Representation of a design for which registration is sought requires to clearly identify that design

Print this page 06-07-2018
IEPT20180705, CJEU, Jägermeister v EUIPO

Article 36(1)(c) of the Community Designs Regulation requires the representation of a design for which registration is sought to clearly identify that design.

 

DESIGN LAW

 

Appeal against the judgment of the General Court of 9 February 2017, in which it was considered that EUIPO had rightly refused registration of two models for 'beakers' from class 07.01, because it was not possible to establish on the basis of the designs whether protection was requested for the beaker, the bottle or a combination of both. The appeal is dismissed. According to Jägermeister, the Court misinterpreted Article 36(1) of the Community Designs Regulation.

 

The Court of Justice of the EU rules that the analysis of the wording of Article 36(1)(c) leads to the conclusion that the representation of the design for which registration is sought must enable that design to be clearly identified. The literal interpretation of Article 36(1)(c) of the Community Designs Regulation is confirmed by the teleological interpretation of that provision, which must contribute to the proper functioning of the system of registration of designs.
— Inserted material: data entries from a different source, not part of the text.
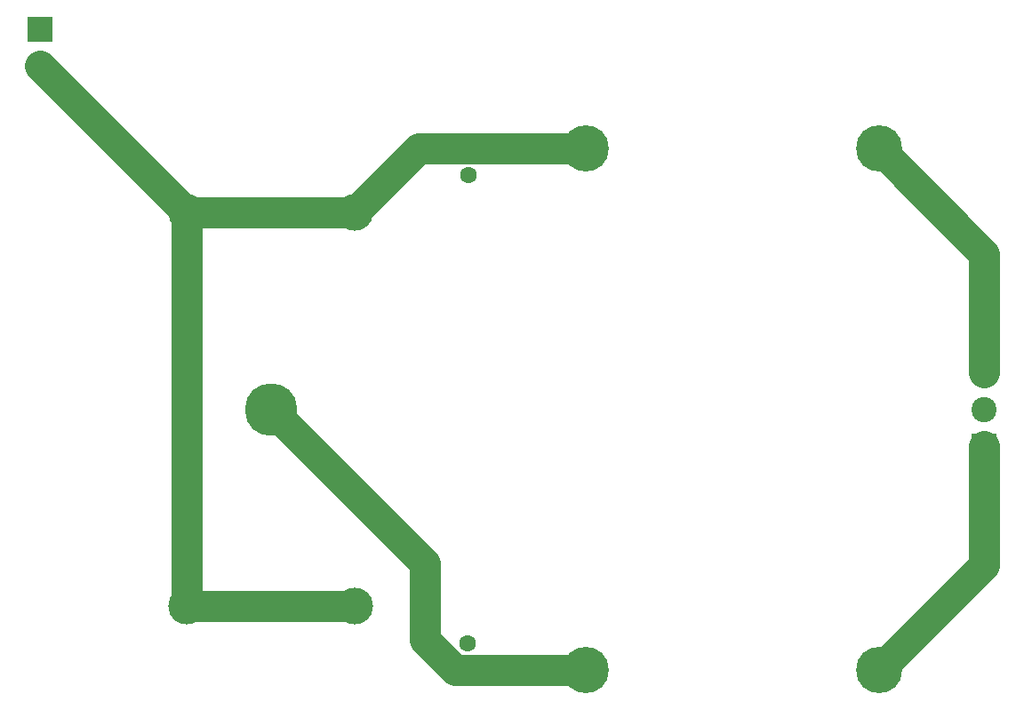
<source format=gtl>
G04 #@! TF.GenerationSoftware,KiCad,Pcbnew,(5.1.10-1-10_14)*
G04 #@! TF.CreationDate,2021-09-10T00:01:11+12:00*
G04 #@! TF.ProjectId,filter,66696c74-6572-42e6-9b69-6361645f7063,rev?*
G04 #@! TF.SameCoordinates,Original*
G04 #@! TF.FileFunction,Copper,L1,Top*
G04 #@! TF.FilePolarity,Positive*
%FSLAX46Y46*%
G04 Gerber Fmt 4.6, Leading zero omitted, Abs format (unit mm)*
G04 Created by KiCad (PCBNEW (5.1.10-1-10_14)) date 2021-09-10 00:01:11*
%MOMM*%
%LPD*%
G01*
G04 APERTURE LIST*
G04 #@! TA.AperFunction,ComponentPad*
%ADD10C,5.000000*%
G04 #@! TD*
G04 #@! TA.AperFunction,ComponentPad*
%ADD11C,3.500000*%
G04 #@! TD*
G04 #@! TA.AperFunction,ComponentPad*
%ADD12C,1.600000*%
G04 #@! TD*
G04 #@! TA.AperFunction,ComponentPad*
%ADD13C,2.400000*%
G04 #@! TD*
G04 #@! TA.AperFunction,ComponentPad*
%ADD14R,2.400000X2.400000*%
G04 #@! TD*
G04 #@! TA.AperFunction,ComponentPad*
%ADD15C,4.400000*%
G04 #@! TD*
G04 #@! TA.AperFunction,Conductor*
%ADD16C,3.000000*%
G04 #@! TD*
G04 APERTURE END LIST*
D10*
X128574800Y-102933500D03*
D11*
X136574800Y-84183500D03*
X120574800Y-84183500D03*
X120574800Y-121683500D03*
X136574800Y-121683500D03*
D12*
X147320000Y-125262000D03*
X147320000Y-127762000D03*
X147370800Y-78105000D03*
X147370800Y-80605000D03*
D13*
X106603800Y-70225800D03*
D14*
X106603800Y-66725800D03*
D15*
X158597600Y-127762000D03*
X186537600Y-127762000D03*
X158597600Y-78105000D03*
X186537600Y-78105000D03*
D14*
X196545200Y-106433500D03*
D13*
X196545200Y-102933500D03*
X196545200Y-99433500D03*
D16*
X128574800Y-102933500D02*
X143281400Y-117640100D01*
X158597600Y-127762000D02*
X147320000Y-127762000D01*
X143281400Y-124923402D02*
X143281400Y-117640100D01*
X146119999Y-127762001D02*
X143281400Y-124923402D01*
X147320000Y-127762000D02*
X146119999Y-127762001D01*
X136574800Y-121683500D02*
X120574800Y-121683500D01*
X120574800Y-84183500D02*
X120574800Y-121683500D01*
X136574800Y-84183500D02*
X120574800Y-84183500D01*
X106617100Y-70225800D02*
X120574800Y-84183500D01*
X106603800Y-70225800D02*
X106617100Y-70225800D01*
X158597600Y-78105000D02*
X147370800Y-78105000D01*
X142653301Y-78104999D02*
X147370800Y-78104999D01*
X136574800Y-84183500D02*
X142653301Y-78104999D01*
X196545200Y-117754400D02*
X186537600Y-127762000D01*
X196545200Y-117754400D02*
X196545200Y-106433500D01*
X196545200Y-88112600D02*
X186537600Y-78105000D01*
X196545200Y-88112600D02*
X196545200Y-99433500D01*
M02*

</source>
Accordingly, the function of the graphic representation requirement is, in particular, to define the design itself in order to determine the precise subject of the protection afforded by the registered design to its proprietor. It follows that the Community design system arising from the Community Designs Regulation confirms the interpretation that results from the wording of Article 36(1)(c) of that regulation by requiring that the representation of a design for which registration is sought makes it possible to identify that design clearly. Finally, the interpretation is also confirmed by the contextual analysis of that provision.